How Web Design Can Use Content, Space And Colors To Affect Psychology

When visitors visit your site, they can create the feelings about your website and your organization. This feeling can be either positive or negative, and it's entirely up to you and should never be overlooked when designing your website.

A great web design is how you can deliver your content is such a way that it makes everything interestingly look good.

So what really defines "great" in web design?

There has been a body of knowledge created to help designers effective develop visuals that play into the psychology of their viewers. In order to achieve this, one must understand how different web design elements and how each of them can affect mood, attitude and experience.

The three main things that affect your readership, are the content, space and colors

Content

Visitors come to a website to access information they need, and web design is what helps them in finding the information they need quickly and easily.

Back in the early days of the web, websites were usually plain and had colorful elements. Their pages were often cramped with thousands and thousands of words. That is a lot if compared to when the internet matures, when contents at a single page only have about 1,000 to 2,000 words in average.

With pages having a lot of words, it was difficult for people to find the content they wanted. The attempt to read the whole page to just get to what they want, often invoked stress, anxiety and overall unpleasant feelings for visitors.

In modern web design, contents should be more organized, edited and designed so that pages can be a great medium in which information can be adequate, but at the same time not overwhelming.

To do this, contents should be straightforward. Adding a bit of graphics, images or videos can spice up the dull (but overwhelming) feeling people used to see back in the early days of the internet.

The next thing, is to make the content to represent the tones of your brand or company.

So here is where you need to put information people need the most, in the most logical place. Never hide important information when it comes to delivering contents as this will surely make visitors unhappy.

Remember that contents delivered in a simple, clean, organized, easy to read, concise and a professional manner will always have the advantages if compared to those that don't.

Space

Everyone needs some space, and so does your website.

White space, or just space, is a way you can organize your content that will dramatically affect how your visitors feel. While organizing contents should be your first priority, space should be considered to make those contents stand out.

The sensation of emptiness in space or white space, is where no contents or visual elements demanding attention is present. This space plays an important role in any type of design work, not just web design. The reason for this is because emptiness gives the resting place feeling to viewers.

If no white space is present, there is nothing for them to move their eyes to take a visual break.

In web design, these resting places are one of the concepts of minimalism. They should be found between margins, around elements such as images, around buttons, etc..

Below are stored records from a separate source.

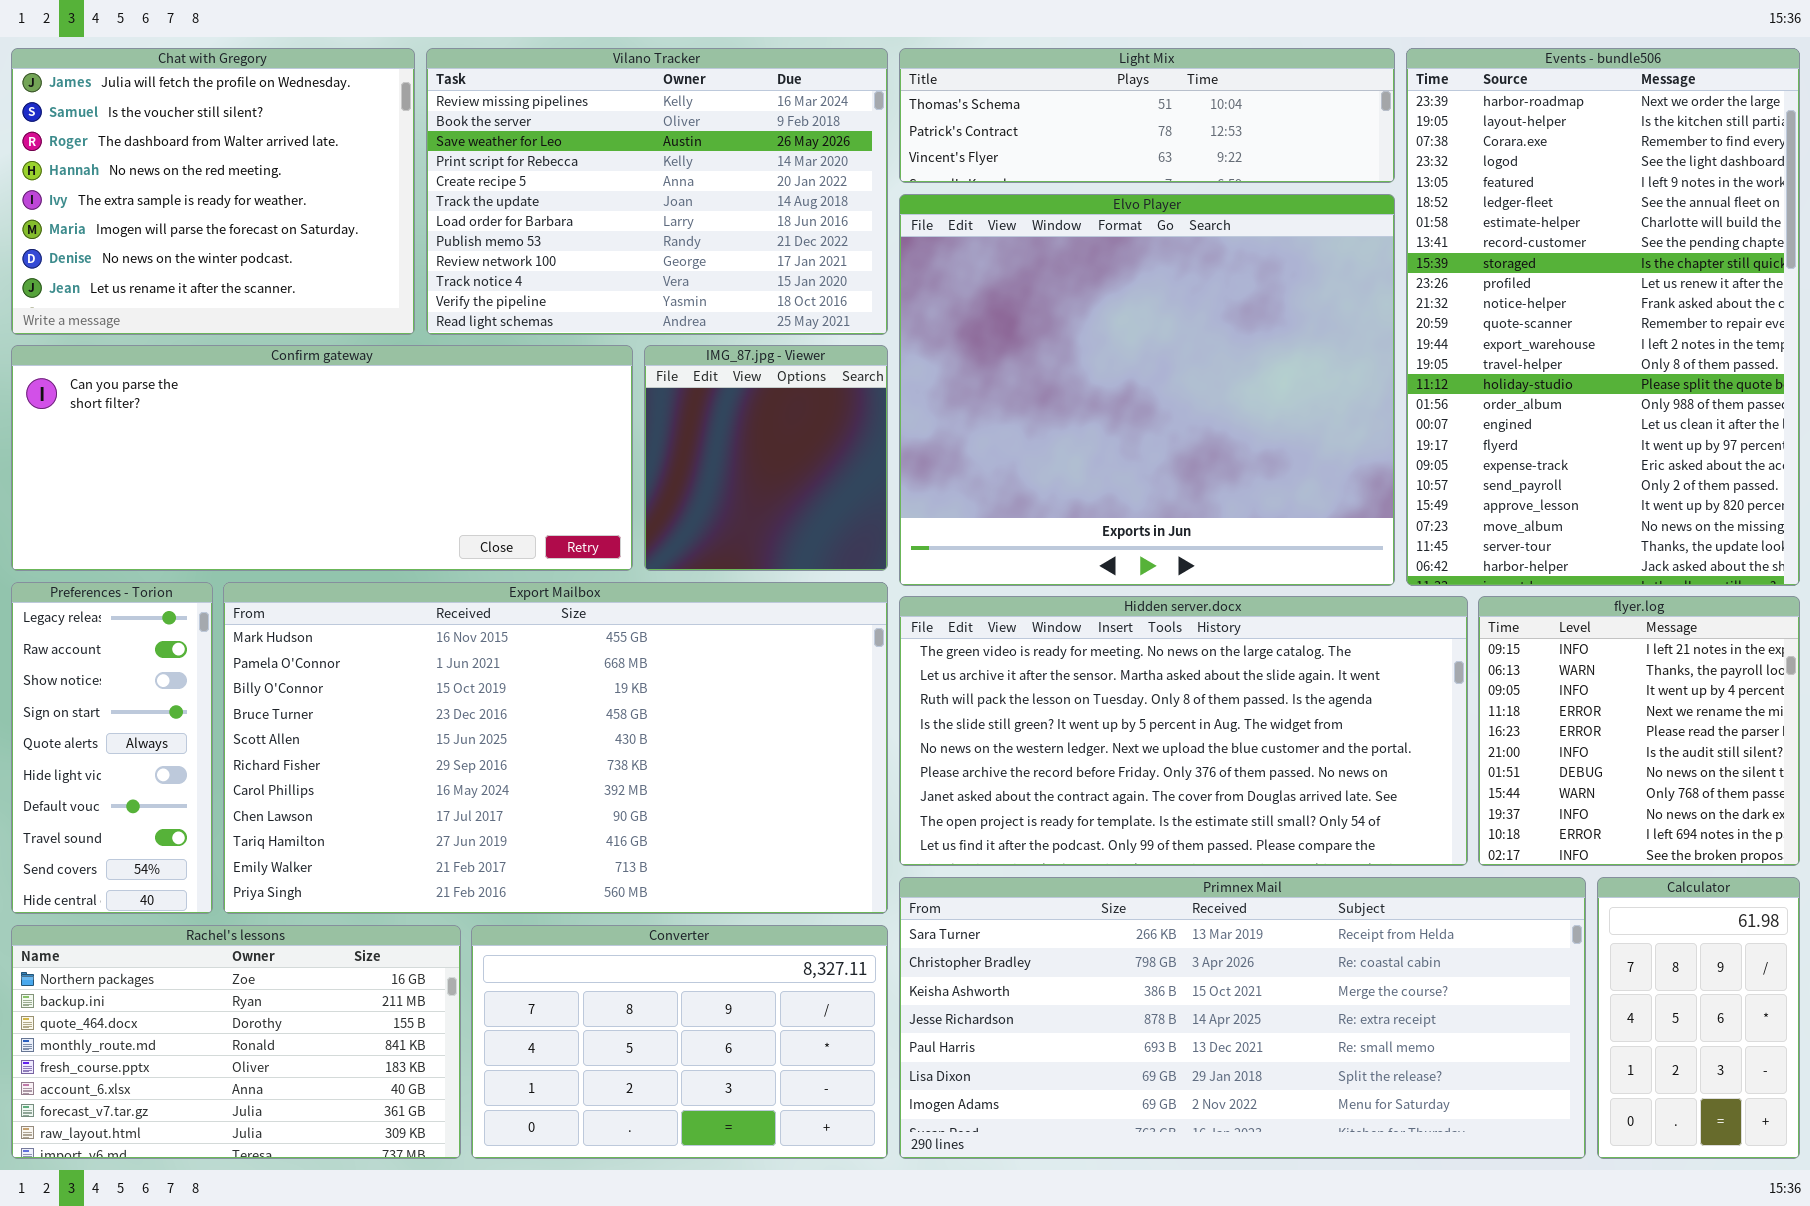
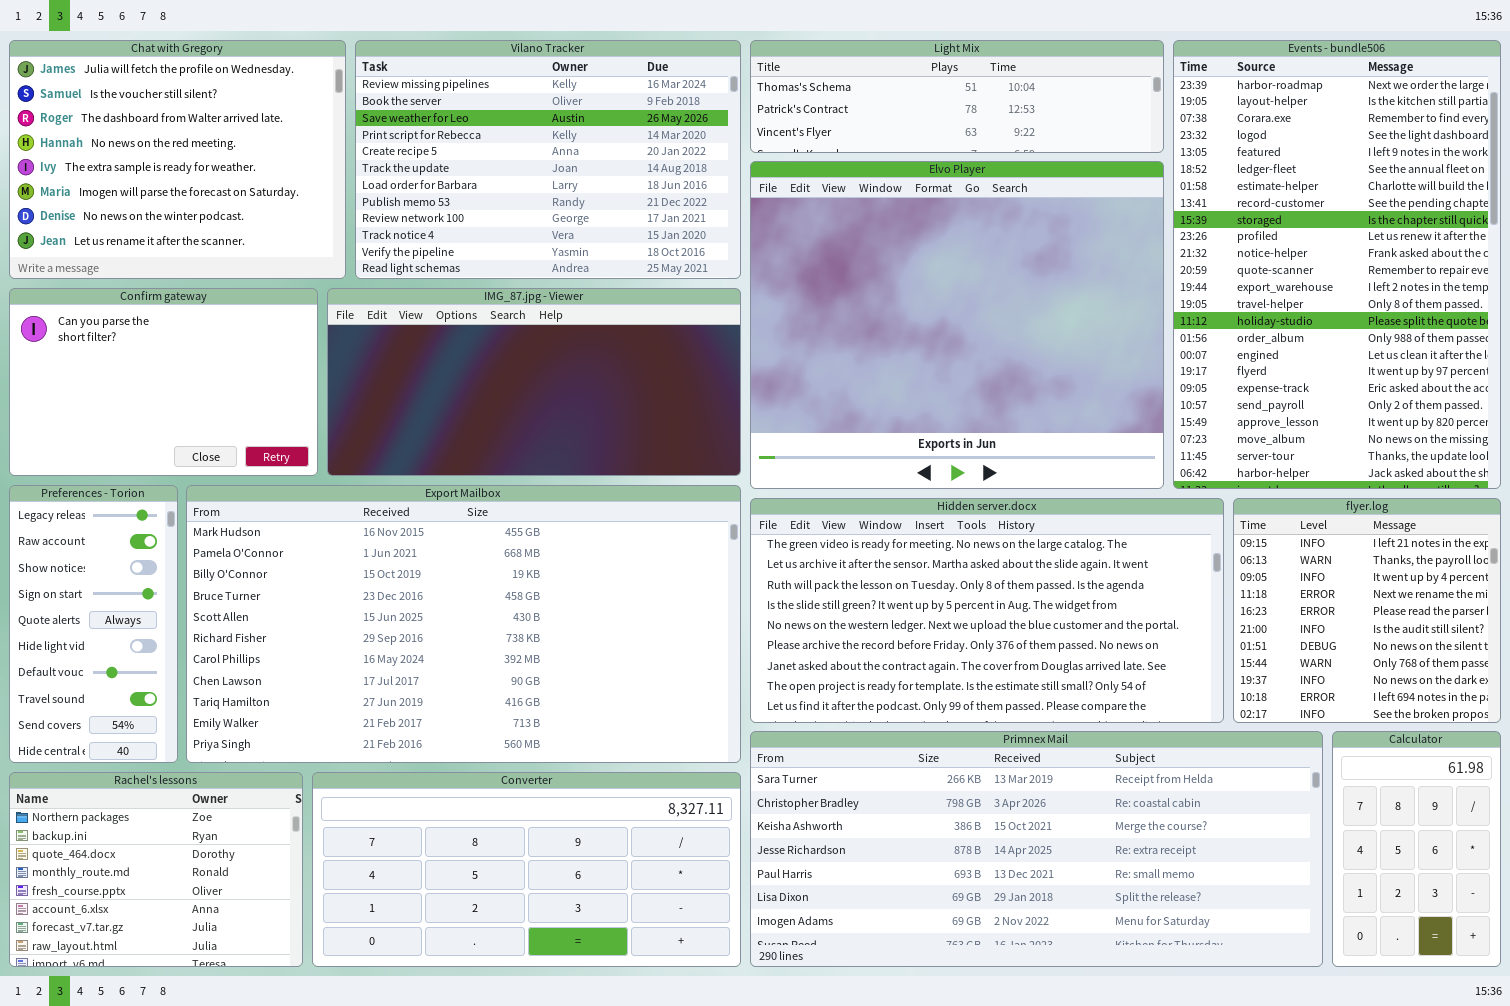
Confirm gateway: [11,345,633,571] -> [9,288,318,476], resized
IMG_87.jpg - Viewer: [644,345,888,571] -> [327,288,741,476], resized
Rachel's lessons: [11,925,461,1159] -> [9,772,303,967], resized
Converter: [471,925,888,1159] -> [312,772,741,967], resized

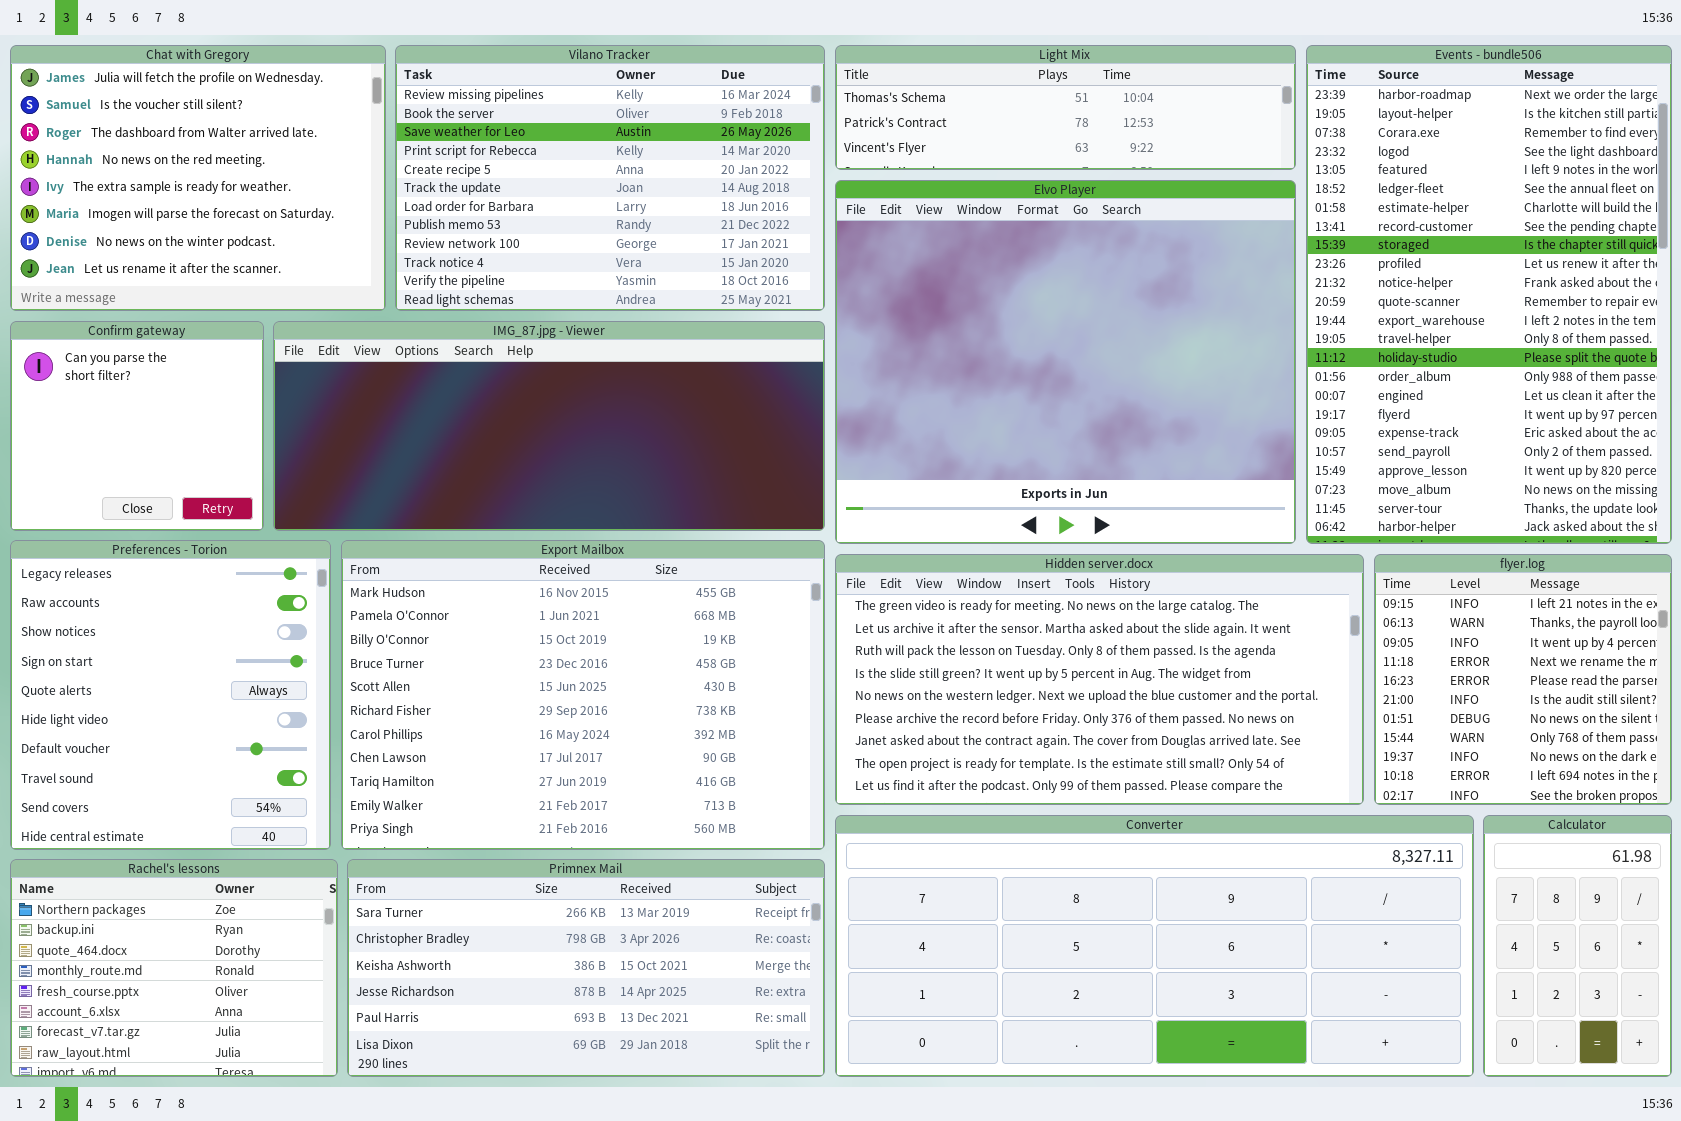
Confirm gateway: [9,288,318,476] -> [10,321,264,531], resized
IMG_87.jpg - Viewer: [327,288,741,476] -> [273,321,825,531], resized
Preferences - Torion: [9,485,178,763] -> [10,540,331,850], resized
Export Mailbox: [186,485,741,763] -> [341,540,825,850], resized
Primnex Mail: [750,731,1323,967] -> [347,859,825,1077], moved, resized
Converter: [312,772,741,967] -> [835,815,1474,1077], moved, resized

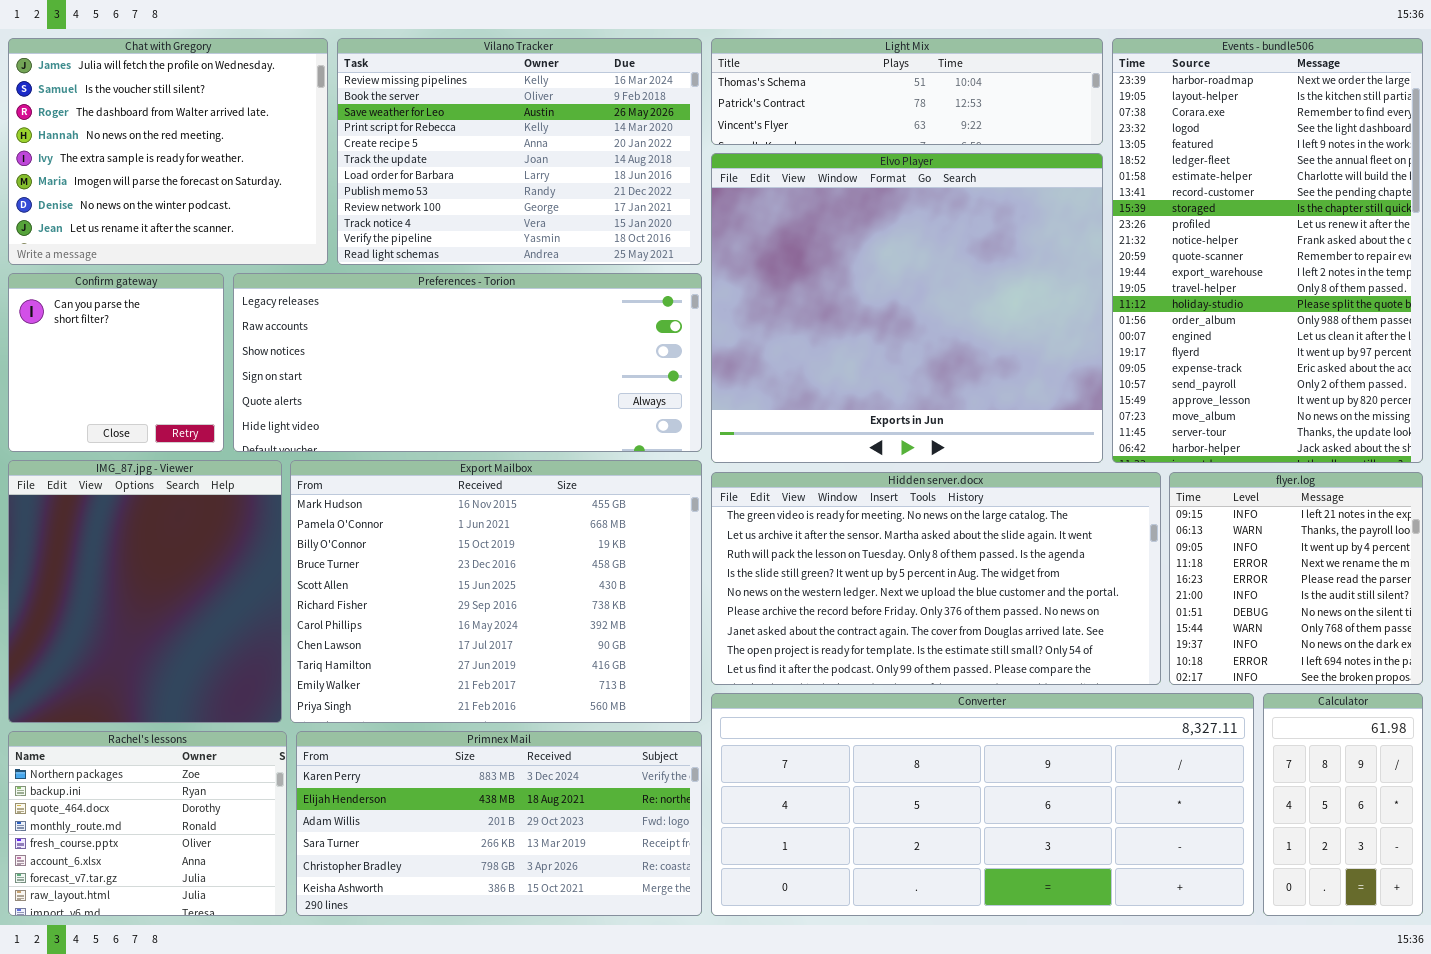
IMG_87.jpg - Viewer: [273,321,825,531] -> [8,460,282,723], moved, resized
Preferences - Torion: [10,540,331,850] -> [233,273,702,452], moved, resized
Primnex Mail: [347,859,825,1077] -> [296,731,702,916], scrolled up 3 rows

What's more, a proper placement of white space can visually cue visitors towards something that should matter to them (or to you). For example, the call-to-action button. This is where you should never make things more complicated than they should be.

Color

Colors attract the eyes much more than anything else, besides shapes.

When designing a website, you should know what color combination is best to represent your brand. Colors are often dictated as the visual identity, but what you need to know is that colors should also be used to affect people (prioritizing your visitors' gender is one of the options).

In web design, colors should play a role of not just becoming an aesthetic visuals, it should also make visitors pleased by having them around. They should compel your contents, in a way that focus won't be diverted, but escalated to the points of interest.

Most visual identities in web design have neutral colors (i.e the tints, shades, and hues) that are used along with their main colors. In most modern web designs, these neutral colors often take dominance in terms of how much real estate they are taking up.

Remember that neutral colors like black, white and gray should be properly used to make contents prominent. Other colors that are catchy to the eyes, like for example, red, blue, yellow and green, can be used on other visual elements to create the sense of completeness.

Color plays an important part in human psychology. Cooler colors (blues, greens, purples) often provide an inviting, professional and relaxed feeling. In contrast, it can be used to give a very cold and unfriendly feelings. Warmer colors (yellows, oranges, reds) are warm, soothing, and can give the sensation of creativity. But it can also give the negative feelings such as anger and stress.

Play with colors, and see what suits your website best.

Neutral colors can act as white space when placed properly. And this can be useful to reduce the negative effects of colors. For example, they can be used to divert attention to call-to-action buttons or links. The reason for this is simple: a big red button hovering on a yellow background will hurt people's eyes, for example. But if that big red button is placed on top of a lighter shade of yellow or just plain white, that button becomes more interesting to be clicked on.